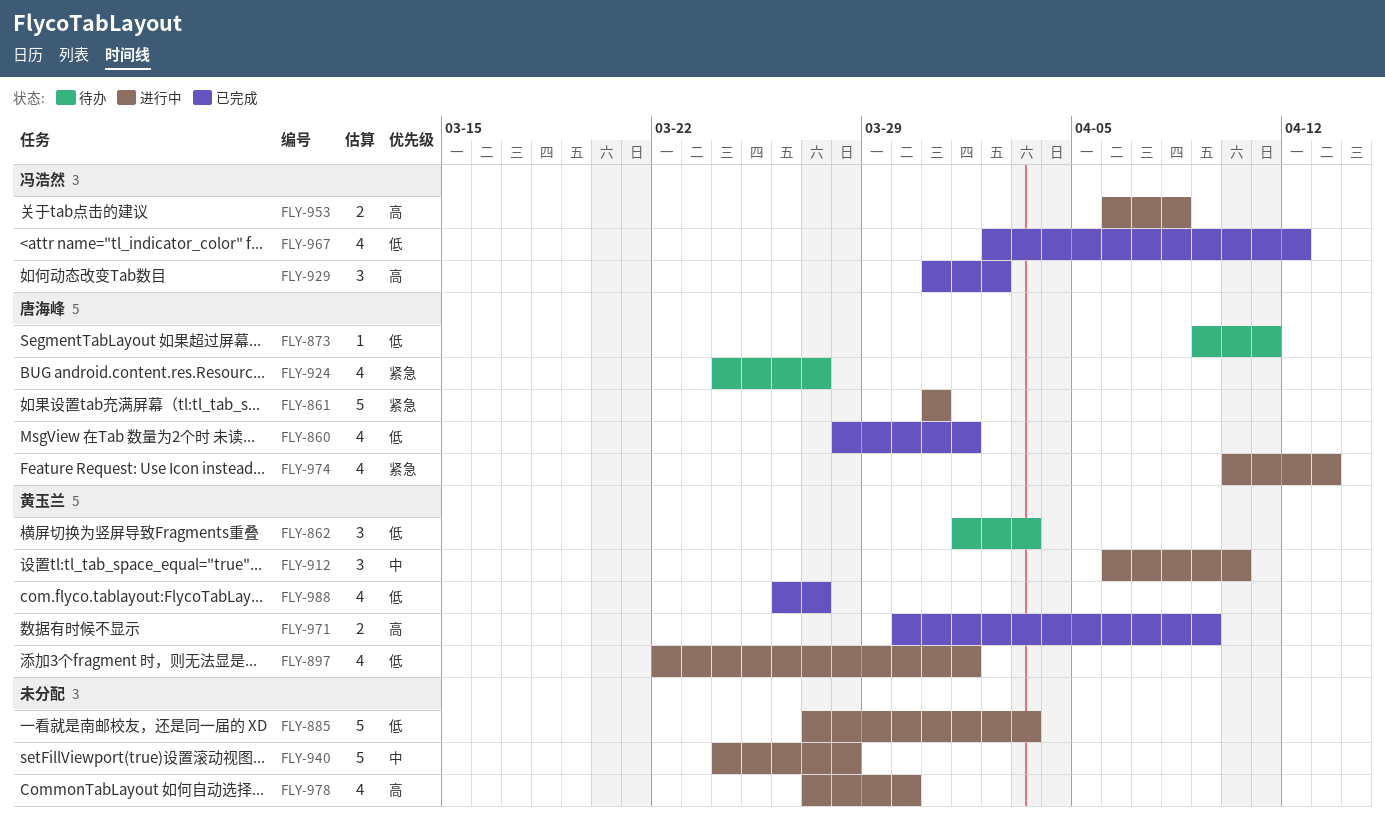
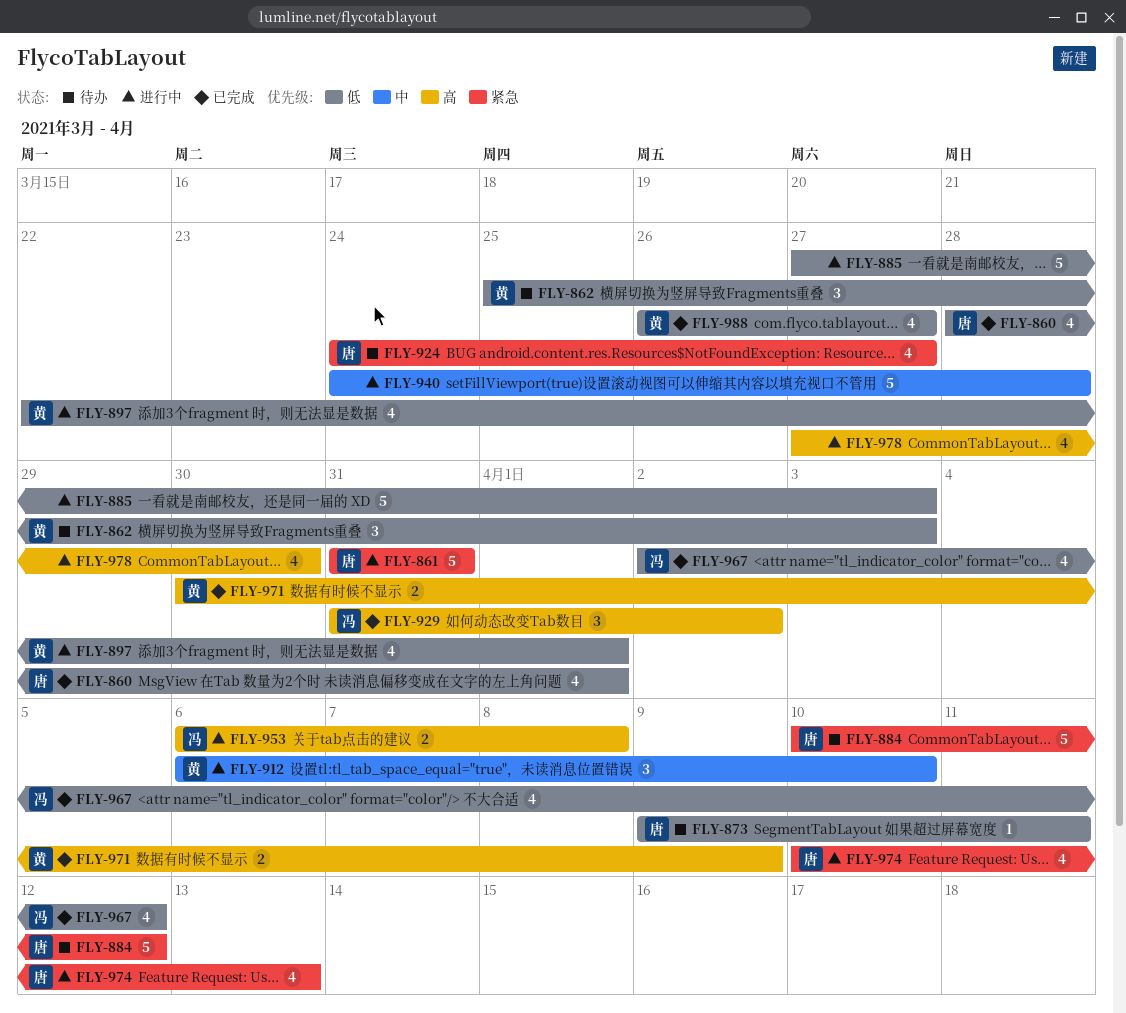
FLY-862, start: Apr 1 -> Mar 25
FLY-884: none -> present

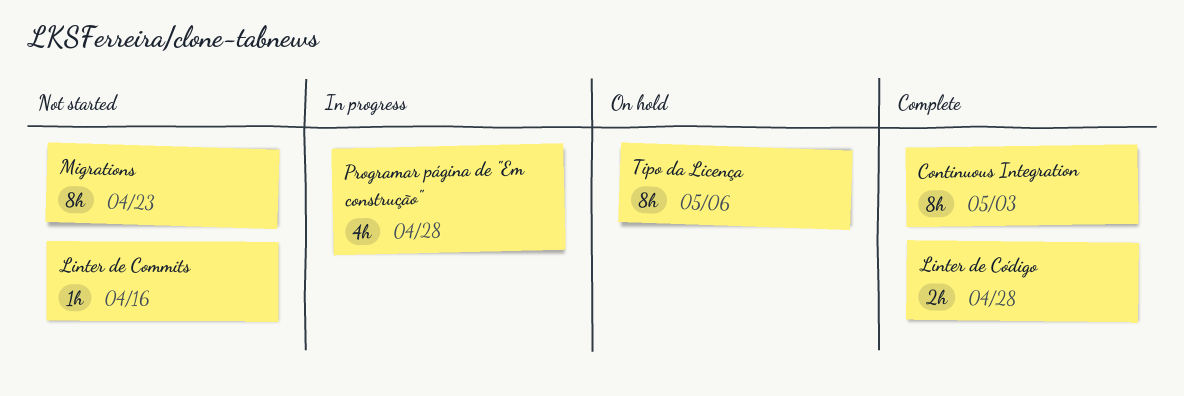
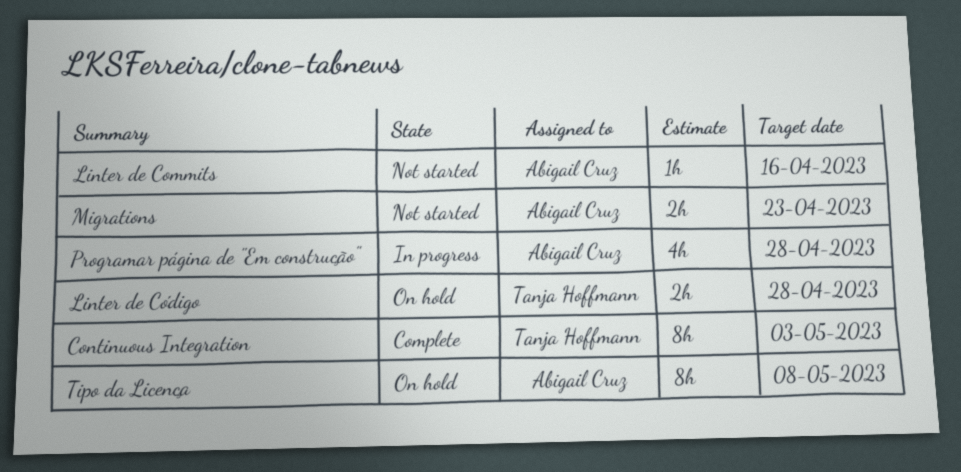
Linter de Código, status: Complete -> On hold
Migrations, estimate: 8h -> 2h
Tipo da Licença, due: May 6 -> May 8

§ WHAT THE TASK REQUIRES:
Return the records above exactly as written. Do not include their images.

§ OUTPUT OF THE EXERCISE:
FLY-862, start: Apr 1 -> Mar 25
FLY-884: none -> present

Linter de Código, status: Complete -> On hold
Migrations, estimate: 8h -> 2h
Tipo da Licença, due: May 6 -> May 8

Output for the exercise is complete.